Terminada a Guerra entre a Rússia e a Ale­manha, dia 23 de Outubro do mesmo ano de 1918, foi nomeado Bispo de Vilna pelo Pontí­fice Bento XV. No 1.° de Dezembro do mesmo ano, em Kaunas, recebeu a consagração e no dia 8 do mesmo mês entrou na Catedral de Vilna.

Governou durante sete anos com a maior prudência a diocese e a cidade de Vilna, sujeita a várias transformações.

No ano de 1925, após ter sido estabelecida a concordata entre a Polónia e a Sé Apostólica, devida à qual a Sé de Vilna foi promovida a Sé Metropolitana, o Bem-aventurado Jorge, Lituano, pediu prudentemente a exoneração, de modo a que fosse nomeado mais facilmente o novo Arcebis­po. O Pontífice Pio XI aceitou a resignação e, no dia 1 de Setembro de 1925, nomeou-o Arcebispo titular de Adule, e, no mesmo ano, enviou-o como Visitador Apostólico para a Lituânia.

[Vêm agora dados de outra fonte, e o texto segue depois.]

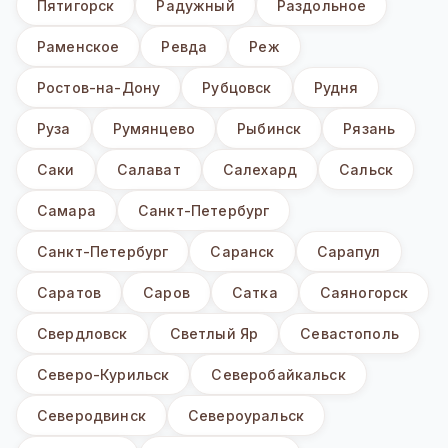
Пятигорск
Радужный
Раздольное
Раменское
Ревда
Реж
Ростов-на-Дону
Рубцовск
Рудня
Руза
Румянцево
Рыбинск
Рязань
Саки
Салават
Салехард
Сальск
Самара
Санкт-Петербург
Санкт-Петербург
Саранск
Сарапул
Саратов
Саров
Сатка
Саяногорск
Свердловск
Светлый Яр
Севастополь
Северо-Курильск
Северобайкальск
Северодвинск
Североуральск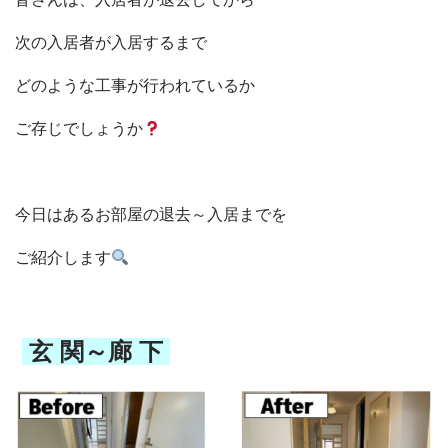
次の入居者が入居するまで
どのような工事が行われているか
ご存じでしょうか
今日はあるお部屋の退去～入居までを
ご紹介します
玄 関～廊 下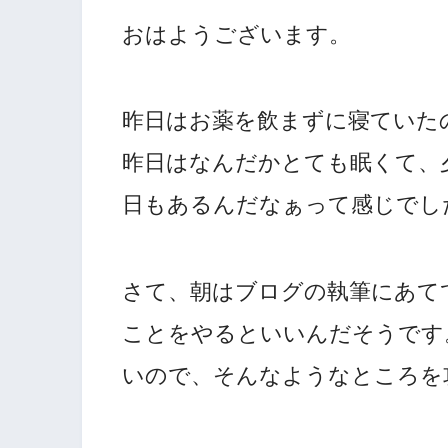
おはようございます。
昨日はお薬を飲まずに寝ていた
昨日はなんだかとても眠くて、
日もあるんだなぁって感じでし
さて、朝はブログの執筆にあて
ことをやるといいんだそうです。最
いので、そんなようなところを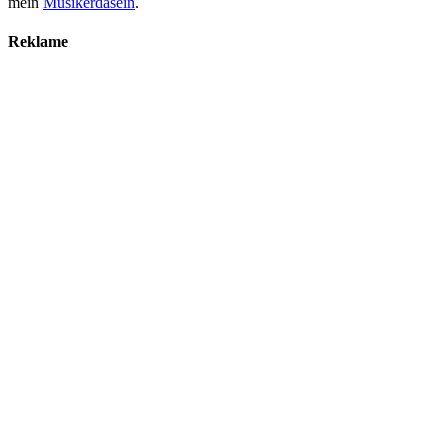
mein
Musikerdasein
.
Reklame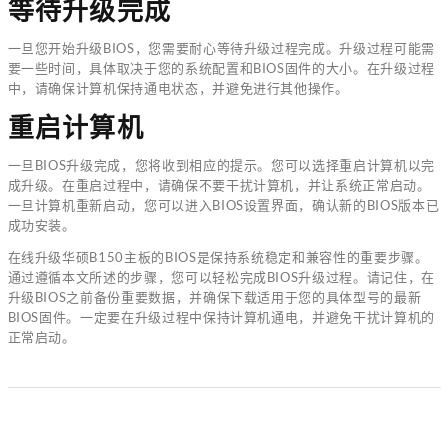
等待升级完成
一旦您开始升级BIOS，您需要耐心等待升级过程完成。升级过程可能需
要一些时间，具体取决于您的系统配置和BIOS固件的大小。在升级过程
中，请确保计算机保持通电状态，并避免进行其他操作。
重启计算机
一旦BIOS升级完成，您将收到相应的提示。您可以选择重启计算机以完
成升级。在重启过程中，请确保不要干扰计算机，并让系统正常启动。
一旦计算机重新启动，您可以进入BIOS设置界面，确认新的BIOS版本已
成功安装。
在线升级华硕B150主板的BIOS是保持系统稳定和兼容性的重要步骤。
通过遵循本文所述的步骤，您可以轻松完成BIOS升级过程。请记住，在
升级BIOS之前备份重要数据，并确保下载适用于您的具体型号的最新
BIOS固件。一定要在升级过程中保持计算机通电，并避免干扰计算机的
正常启动。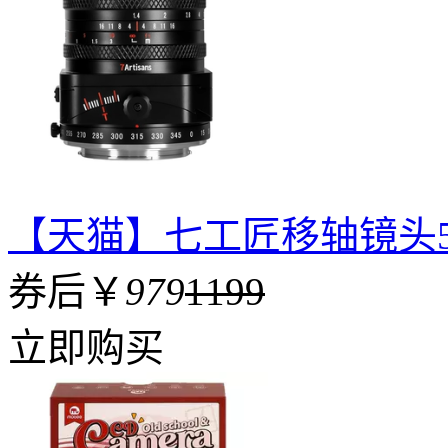
【天猫】七工匠移轴镜头50
券后￥
979
1199
立即购买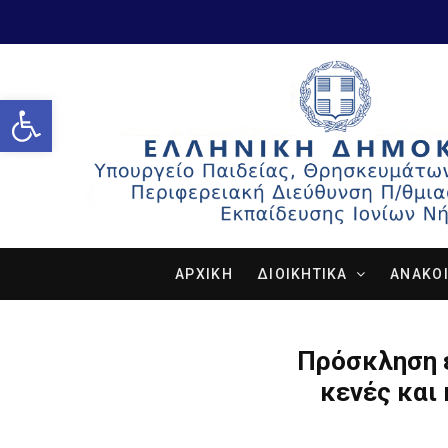
Open toolbar
ΑΡΧΙΚΗ
ΔΙΟΙΚΗΤΙΚΑ
ΑΝΑΚΟΙ
Πρόσκληση 
κενές και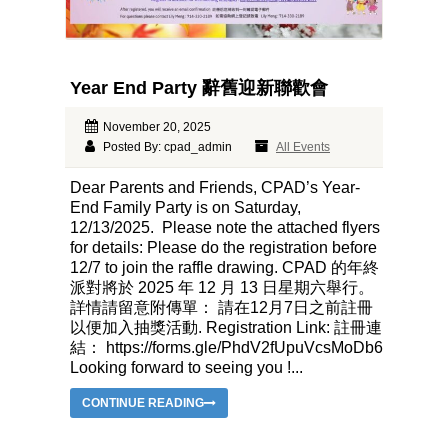
Year End Party 辭舊迎新聯歡會
November 20, 2025
Posted By: cpad_admin
All Events
Dear Parents and Friends, CPAD’s Year-
End Family Party is on Saturday,
12/13/2025. Please note the attached flyers
for details: Please do the registration before
12/7 to join the raffle drawing. CPAD 的年終
派對將於 2025 年 12 月 13 日星期六舉行。
詳情請留意附傳單： 請在12月7日之前註冊
以便加入抽獎活動. Registration Link: 註冊連
結： https://forms.gle/PhdV2fUpuVcsMoDb6
Looking forward to seeing you !...
CONTINUE READING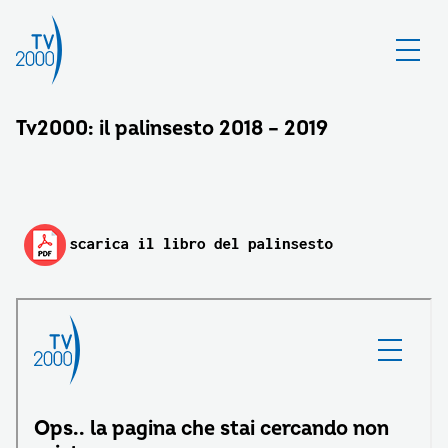
Tv2000: il palinsesto 2018 – 2019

Preparou aí o esquema da Província Ecle­siástica da Lituânia, que a Sé Apostólica criou no ano de 1926 pela Constituição «O Povo Li­tuano». Compôs finalmente o exemplar da Con­cordata com que se regulavam melhor as rela­ções entre o Governo Lituano e a Sé Apostólica.

Enviou o seu Relatório para Roma, e, en­quanto pensava dirigir-se em pessoa à Cidade Eterna, foi acometido por doença grave, em Kaunas, e conformado à vontade divina, depois de receber piedosamente os Sacramentos, dia 27 de Janeiro de 1927, terminou com uma santa morte a sua santa vida toda cheia de actividade.

Foi beatificado a 20 de Junho de 1987, pelo Papa João Paulo II.

O Beato Jorge foi um apaixonado por Cristo e pelo Igreja, imprimindo à Congregação renovada esse mesmo espírito, expresso no lema da Congregação: “Por Cristo e Pela Igreja”.